What he needs is a function from coalitions onto reward. Let's say that there are four wolves: Mom, Dad, Son, Daughter. We'll call this the set of players \( P \). Then the possible coalitions are:

$$ \emptyset \textrm{ - nobody}\\
\{ Mom \}, \{ Dad \}, \{ Son \}, \{ Daughter \} \textrm{one member}\\
\{ Mom, Dad \}, \{ Mom, Son \}, \{ Mom, Daughter \}, \{ Dad, Son \}, \{ Dad, Daughter \}, \{ Son, Daughter \} \textrm{two members}\\
 \{ Dad, Daughter, Son \}, \{ Mom, Son, Daughter \}, \{ Mom, Dad, Daughter \}, \{ Mom, Dad, Son \} \textrm{three members}\\
\{ Mom, Dad, Son, Daughter \} \textrm{four members} $$

This set is traditionally called \( 2^P \), or the power set of \( P \). The amount of delicious venison we eat is a function \( v: 2^P \mapsto \mathbb{R} \). This is called the Shapley Value Function. Analysis of this function allows Akela to organize the pack by - for instance - offering extra meat to those who contribute more, etc. With his infinite wisdom, Akela always finds a stable distribution. Note that these equilibrium distributions can obviously be unequal, as discussed before. For instance, if Father Wolf is strong and Mother Wolf is stealthy, Akela may deem it unnecessary to allocate extra meat to Daughter and Son Wolf.

The Shapley Value Function is very general. On the Wikipedia page linked above, it is used to construct a crude model of a firm. It can also be used to model a general market. The function can even be extended to when the set of players is very large so that no individual player has an effect on the whole game. This is modeled by making the set of players continuous. Integration theory then gives the fascinating result that the cooperative game optima are exactly the market optima! But this isn't just another way of writing Adam Smith's invisible hand. Combining continuous workers with discrete employers can become a model of oligopoly in hiring and much more besides. Such models are used by, for instance, Krugman & Fujita to model the spatial development of economies.

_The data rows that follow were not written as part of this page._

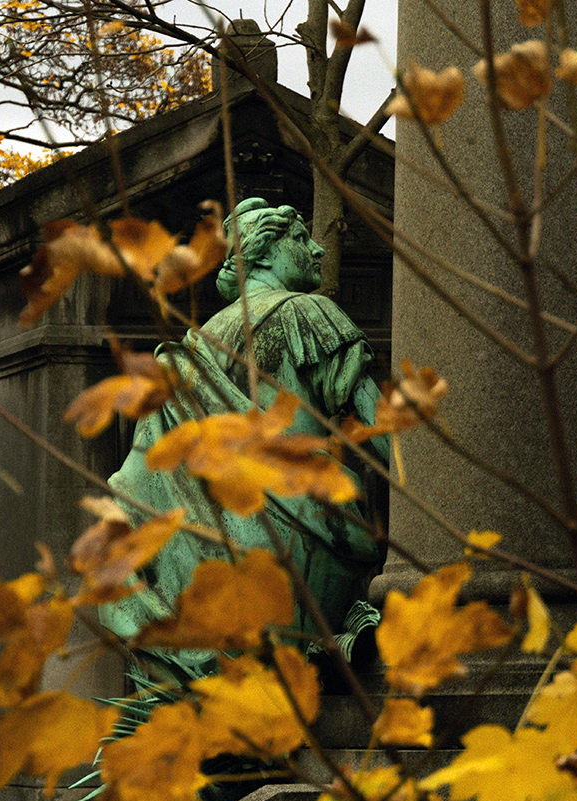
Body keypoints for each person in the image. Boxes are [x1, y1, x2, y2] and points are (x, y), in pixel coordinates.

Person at [103, 198, 389, 680]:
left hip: (222, 557)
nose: (317, 250)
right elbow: (384, 436)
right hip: (307, 542)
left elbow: (141, 477)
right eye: (300, 238)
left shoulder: (197, 344)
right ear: (264, 251)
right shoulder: (310, 313)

The fact that venison/utility can be easily reallocated between the wolves makes this game one of "transferable utility". Shapely also did foundational work in cases where "utility" cannot be transferred. Shapely famously this particular great contribution to economics on an afternoon dare. His colleague David Gale asked him if there was a way of marrying a number of men and women given their preferences and that the marriages had to be "stable" - no (man,woman) pair would divorce to get one another. Gale expected that if the number of men & women was large, then there would be no solution. After an afternoon's thought, Shapely showed that there always were completely stable patterns and gave an efficient algorithm for finding them! (allowing gay marriage makes the algorithm slightly more complex, but the result is the same)

Though stated in a silly way, this problem is very deep. Your computer bandwidth right now is allocated using this algorithm. The Gale-Shapely Algorithm brought Shapely into the world of "Mechanism Design", the development of markets and other methods for distributing in a stable way. This research would eventually net Shapely a Nobel Memorial Prize in Economics!


Anybody's death is a loss to humanity, but a part of them can live in our minds and our hearts. I hope that these men will be among those who will live in your mind forever.